Geravanchizadeh Masoud, Shaygan Asl Amir, Danishvar Sebelan
Faculty of Electrical & Computer Engineering, University of Tabriz, Tabriz 51666-15813, Iran.
College of Engineering, Design and Physical Sciences, Brunel University London, London UB8 3PH, UK.
Bioengineering (Basel). 2024 Nov 30;11(12):1216. doi: 10.3390/bioengineering11121216.
Attention is one of many human cognitive functions that are essential in everyday life. Given our limited processing capacity, attention helps us focus only on what matters. Focusing attention on one speaker in an environment with many speakers is a critical ability of the human auditory system. This paper proposes a new end-to-end method based on the combined transformer and graph convolutional neural network (TraGCNN) that can effectively detect auditory attention from electroencephalograms (EEGs). This approach eliminates the need for manual feature extraction, which is often time-consuming and subjective. Here, the first EEG signals are converted to graphs. We then extract attention information from these graphs using spatial and temporal approaches. Finally, our models are trained with these data. Our model can detect auditory attention in both the spatial and temporal domains. Here, the EEG input is first processed by transformer layers to obtain a sequential representation of EEG based on attention onsets. Then, a family of graph convolutional layers is used to find the most active electrodes using the spatial position of electrodes. Finally, the corresponding EEG features of active electrodes are fed into the graph attention layers to detect auditory attention. The Fuglsang 2020 dataset is used in the experiments to train and test the proposed and baseline systems. The new TraGCNN approach, as compared with state-of-the-art attention classification methods from the literature, yields the highest performance in terms of accuracy (80.12%) as a classification metric. Additionally, the proposed model results in higher performance than our previously graph-based model for different lengths of EEG segments. The new TraGCNN approach is advantageous because attenuation detection is achieved from EEG signals of subjects without requiring speech stimuli, as is the case with conventional auditory attention detection methods. Furthermore, examining the proposed model for different lengths of EEG segments shows that the model is faster than our previous graph-based detection method in terms of computational complexity. The findings of this study have important implications for the understanding and assessment of auditory attention, which is crucial for many applications, such as brain-computer interface (BCI) systems, speech separation, and neuro-steered hearing aid development.
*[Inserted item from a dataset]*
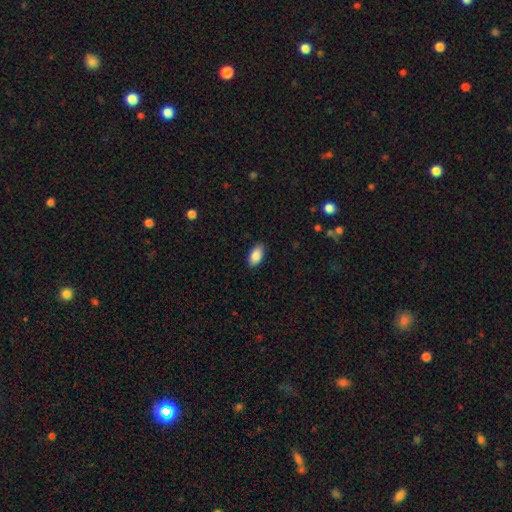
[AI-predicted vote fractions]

注意力是人类众多认知功能之一,在日常生活中至关重要。鉴于我们有限的处理能力,注意力帮助我们只专注于重要的事情。在有许多说话者的环境中,将注意力集中在一个说话者身上是人类听觉系统的一项关键能力。本文提出了一种基于组合变压器和图卷积神经网络(TraGCNN)的新的端到端方法,该方法可以有效地从脑电图(EEG)中检测听觉注意力。这种方法无需手动特征提取,而手动特征提取通常既耗时又主观。在此,首先将EEG信号转换为图。然后,我们使用空间和时间方法从这些图中提取注意力信息。最后,用这些数据训练我们的模型。我们的模型可以在空间和时间域中检测听觉注意力。在此,EEG输入首先由变压器层进行处理,以基于注意力起始点获得EEG的序列表示。然后,使用一族图卷积层根据电极的空间位置找到最活跃的电极。最后,将活跃电极的相应EEG特征输入到图注意力层中以检测听觉注意力。实验中使用Fuglsang 2020数据集来训练和测试所提出的系统和基线系统。与文献中最先进的注意力分类方法相比,新的TraGCNN方法在作为分类指标的准确率(80.12%)方面产生了最高的性能。此外,对于不同长度的EEG段,所提出的模型比我们之前基于图的模型具有更高的性能。新的TraGCNN方法具有优势,因为与传统听觉注意力检测方法不同,它无需语音刺激即可从受试者的EEG信号中实现衰减检测。此外,对不同长度的EEG段检查所提出的模型表明,该模型在计算复杂度方面比我们之前基于图的检测方法更快。本研究的结果对于理解和评估听觉注意力具有重要意义,而听觉注意力对于许多应用至关重要,例如脑机接口(BCI)系统、语音分离和神经导向助听器的开发。